話を熊楠に戻し、奥様は上品で貞淑な方で、2人の子供のよき母として、身勝手変人奇人の夫の熊楠を献身的に
支えたな女性であった。熊楠も良く解っていて、知人に自分はこのように生きておられるのも奥さんのお蔭と話し、
非常に愛していた。芸者を挙げて飲むのが大好きであったが、奥様一筋の男性であった。しかし奥様逃げだして実家
に避難することが度々あったそうで、普通の旦那様であれば、詫びて迎えにくるのであろうが、熊楠は家の前に立ち
日記帖を広げ、初夜の様子や、奥様との行為の様子を詳細に大声で読み上げたそうで、奥様は恥ずかしさの余り、
折れて戻ったという話もよく聞かされた。(この地域は一つの閉鎖社会のような環境であり、奥様の実家はすぐ近く
歩いて10分くらいであるので、その場に居合わせた人から、すぐに伝わってきたのだろうが、その際、面白可笑し
く尾ひれがついてきたいると思う、やはり近所の人の話では、大変この方面でも探求心のお強い方で、余りにも色々
なことを求められたので、たまりかねて実家に避難したのだとか、奥様との行為については欠かさず、いついく日ど
ういう体位でどうしたか、その時の奥様の様子や反応をこと細かく日記に付けていたそうある)。
粘菌についての表現が面白い「春画に見る淫水のようなものが滴下している、・・・その辺にあった大きな樽の栓
を転がしこの淫水様が栓に這い上がった時・・・」普通の人なら、粘液が糸を引いて垂れているといった表現になる
だろう。神社合祀令により、鎮守の杜や山の古木神木が切り倒されるのをみて、嘆いた表現に「たちまち毛のない婦
人の陰部のようになってしまった」女性の陰部に例えた表現が多い。
半陰陽にも強い興味を示していたそうで、数千人に1人現れると言われているが、そのような噂を聞くと、その人を
訪ね、乳房や性器を見せてほしいと依頼したそうである。
粘菌と半陰陽に強い興味を示しているのは、私は熊楠の思考の原点であると思っている。それは、熊楠曼荼羅で
言う「萃点」に位置しているからであろう。つまり粘菌は動物と植物の交点、半陰陽は男性と女性の交点である。
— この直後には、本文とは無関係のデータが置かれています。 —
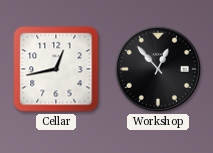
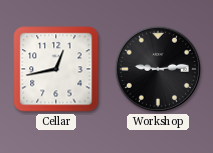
Workshop: 12:53 -> 9:14
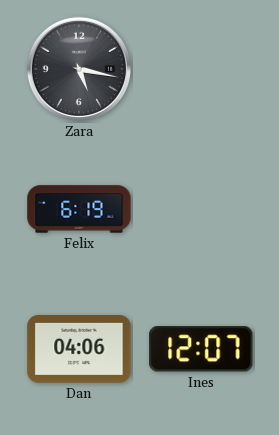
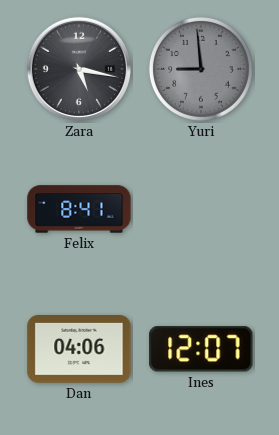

例えば、男性と女性にていては、まず共通点を徹底的に探求し、すれは「愛」とか「煩悩」などであろうか、
それから解剖学的な違いへと論を進めて行く、このような学問体系を求めたように思えてならない。これについては
南方熊楠その5 南方曼荼羅 を参照願いたい。
ある古民家で見たことのない壺を見つけ、主人に何に使うのかと聞いたところ「嫁さんをもらった時、初夜を過ご
す部屋に綿などと一緒に置き、事が終わったら拭ってこの壺に入れておく、後で処女であったかどうか判定する,そ
の用途に使うものだ。」であったが、流石にこの壺についてはご存知なかったようである。